● TEXTE DE L'EXERCICE:
++++++
Temps perdu et temps retrouvé.
Emmanuel Lacoue-Labarthe
Podcast https://audioblog.arteradio.com/blog/177738/podcast/179256/temps-perdu-et-temps-retrouve-emmanuel-lacoue-labarthe-18-02-22
Introduction
Pour bien comprendre ce qu’est le temps perdu et si ce temps qu’on dit perdu peut être retrouvé, il faut d’abord clarifier un peu la notion de temps.
Cette notion renvoie en premier lieu au fait que l’univers physique dont nous faisons partie n’est pas figé ou éternellement immobile : il est au contraire en perpétuel mouvement et c’est cet inlassable et irréversible passage d’un état à un autre qu’on appelle le temps ou, du moins, que le temps mesure. Selon Aristote, en effet, le temps est le nombre du mouvement et non le mouvement lui-même.
Mais le temps, c’est aussi la succession du passé, du présent et du futur. Or cette succession, c’est Saint Augustin qui a montré qu’elle n’existe que pour et par la conscience. En effet, objectivement, c’est-à-dire indépendamment de toute conscience, le passé n’existe plus, le futur, lui, n’existe pas encore et le présent n’existe pas vraiment non plus puisqu’il ne se définit que par rapport au passé et au futur : il est ce qui n’est déjà plus futur, mais pas encore passé. Ainsi, la succession du passé, du présent et du futur n’existe que pour et par une conscience capable de rétention (de souvenir), d’attention présente et de projection vers l’avenir, car passé, présent et futur ne sont pas des réalités objectives, mais des modalités de la conscience. Saint Augustin écrit :
« Ce qui me paraît maintenant avec certitude, et que je connais très clairement, c’est que les choses futures et les passées ne sont point, et qu’à proprement parler on ne saurait dire qu’il y ait trois temps, le passé, le présent et le futur : mais peut-être on pourrait dire avec vérité, qu’il y a trois temps, le présent des choses passées, le présent des choses présentes, et le présent des choses futures. Car je trouve dans l’esprit ces trois choses que je ne trouve nulle part ailleurs : un souvenir présent des choses passées, une attention présente des choses présentes, et une attente présente des choses futures. » (Saint Augustin, Confessions, XI, 20)
Enfin, cette succession du passé, du présent et du futur, cette « durée vécue » comme il l’appelle, Henri Bergson nous a appris qu’elle n’est pas quantitative et homogène, mais, au contraire, qualitative et hétérogène :
— Elle est hétérogène, d’abord, parce qu’elle n’est pas composée de parties rigoureusement identiques juxtaposées régulièrement les unes aux autres : passé, présent et futur ne se succèdent pas de façon régulière et ils ne sont pas juxtaposés les uns aux autres : selon les moments de notre vie, nous vivons plutôt au passé, perdus dans nos souvenirs, au présent, captivés par ce que nous sommes en train de vivre ou au futur, accaparés par nos attentes et nos projets. De plus, passé, présent et futur s’interpénètrent constamment : notre présent est plein de souvenirs et de projets, nos souvenirs sont déterminés par notre présent et par nos projets, enfin nos projets sont le fruit de notre présent et de notre passé.
++++++
● DONNÉES FOURNIES:
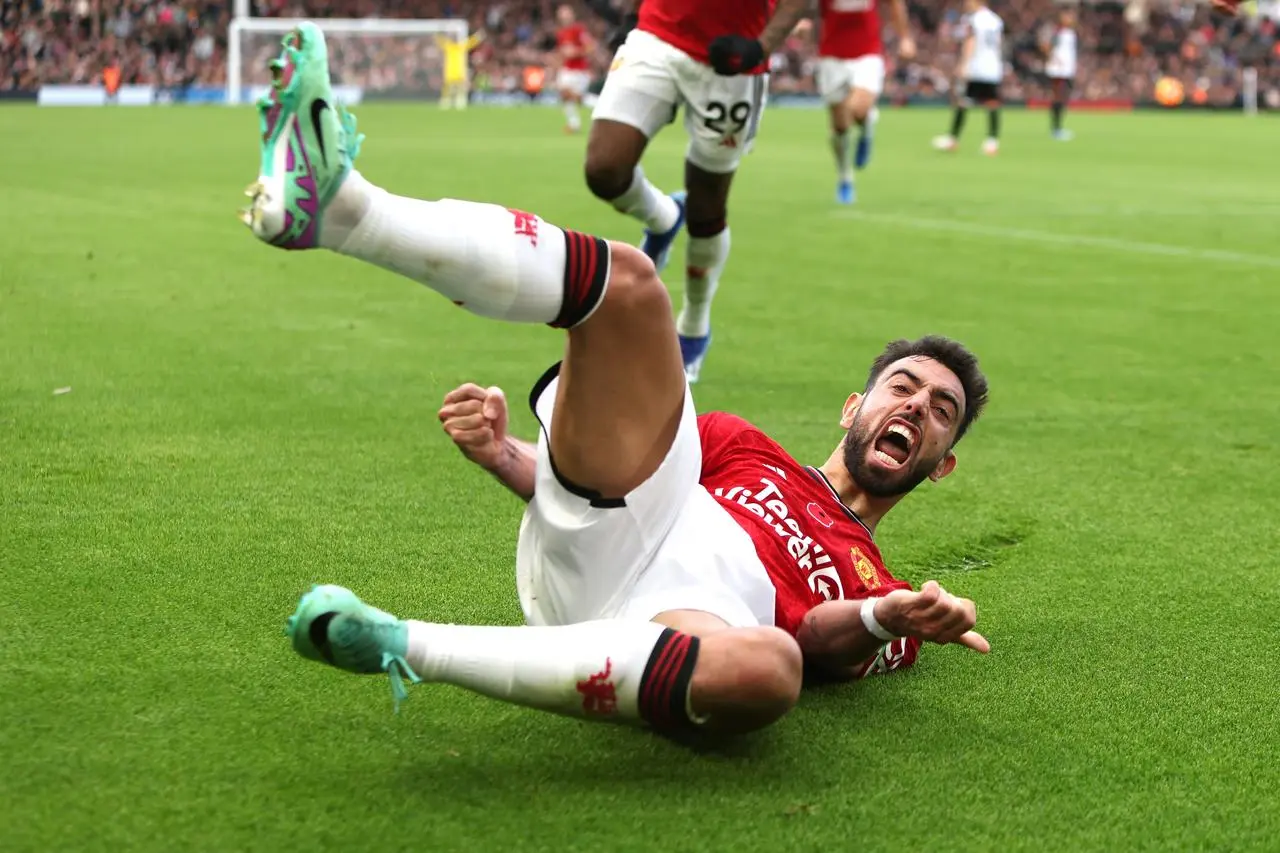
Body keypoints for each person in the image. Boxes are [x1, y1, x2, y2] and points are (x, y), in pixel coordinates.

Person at [240, 24, 990, 738]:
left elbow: (822, 639)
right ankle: (344, 211)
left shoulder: (886, 586)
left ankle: (403, 643)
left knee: (772, 669)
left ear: (943, 460)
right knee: (630, 285)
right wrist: (507, 456)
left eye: (940, 409)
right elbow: (617, 467)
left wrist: (884, 616)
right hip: (625, 528)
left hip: (692, 623)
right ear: (854, 405)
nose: (916, 405)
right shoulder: (743, 446)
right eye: (902, 386)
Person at [582, 0, 811, 384]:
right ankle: (664, 217)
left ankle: (693, 325)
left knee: (707, 208)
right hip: (657, 37)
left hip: (733, 58)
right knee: (604, 169)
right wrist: (632, 15)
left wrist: (759, 47)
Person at [812, 0, 916, 205]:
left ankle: (867, 128)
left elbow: (895, 4)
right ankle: (845, 177)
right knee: (840, 127)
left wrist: (905, 37)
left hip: (867, 53)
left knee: (859, 108)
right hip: (832, 56)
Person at [932, 0, 1004, 155]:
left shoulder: (972, 19)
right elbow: (998, 44)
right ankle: (992, 141)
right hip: (992, 67)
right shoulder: (995, 20)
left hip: (976, 67)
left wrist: (963, 64)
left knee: (963, 102)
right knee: (992, 103)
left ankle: (952, 139)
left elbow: (970, 41)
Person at [554, 4, 597, 134]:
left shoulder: (579, 30)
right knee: (565, 95)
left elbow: (591, 47)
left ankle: (598, 104)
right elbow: (563, 52)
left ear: (572, 15)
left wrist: (576, 52)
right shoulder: (561, 33)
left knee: (576, 97)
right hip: (567, 69)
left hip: (579, 70)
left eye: (566, 12)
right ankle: (574, 125)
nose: (564, 15)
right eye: (562, 13)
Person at [1042, 5, 1077, 141]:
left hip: (1067, 70)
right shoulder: (1058, 32)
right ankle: (1056, 129)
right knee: (1058, 97)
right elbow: (1046, 46)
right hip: (1058, 70)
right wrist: (1054, 59)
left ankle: (1058, 128)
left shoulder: (1070, 32)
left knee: (1063, 98)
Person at [436, 29, 484, 110]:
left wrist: (478, 36)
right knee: (447, 90)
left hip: (460, 74)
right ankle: (445, 103)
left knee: (460, 90)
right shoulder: (449, 47)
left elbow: (471, 42)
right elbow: (440, 41)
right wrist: (437, 34)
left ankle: (460, 103)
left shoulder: (461, 47)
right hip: (450, 73)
++++++
● OBJECTIF DE L'EXERCICE: Reprenez le texte sur le temps perdu et le temps retrouvé à la suite de sa dernière phrase, et poursuivez sa rédaction.

● RÉPONSE ATTENDUE:
— La durée vécue est qualitative, ensuite, car ce qui détermine la façon dont le passé, le présent et le futur s’organisent dans notre conscience est le contenu qualitatif de ce que nous vivons : si ce que je vis est passionnant, je vais m’immerger dans le présent, si je vieillis et appréhende la mort, je vais à la fois anticiper cette fin avec angoisse et trouver refuge dans mes souvenirs, etc. De plus, tout changement quantitatif de la durée est en réalité immédiatement un changement qualitatif : quand je joue une mélodie plus lentement, je la rends plus méditative ou mélancolique, quand je la joue plus rapidement, je la rends plus vivante et dynamique. Et, quand je m’ennuie, le problème n’est pas que le temps passe lentement — puisque, comme me l’indiquent clairement les horloges, d’un point de vue quantitatif, le temps purement physique s’écoule de manière homogène et régulière —, le problème est qu’il est de mauvaise qualité, qu’il n’est pas intéressant.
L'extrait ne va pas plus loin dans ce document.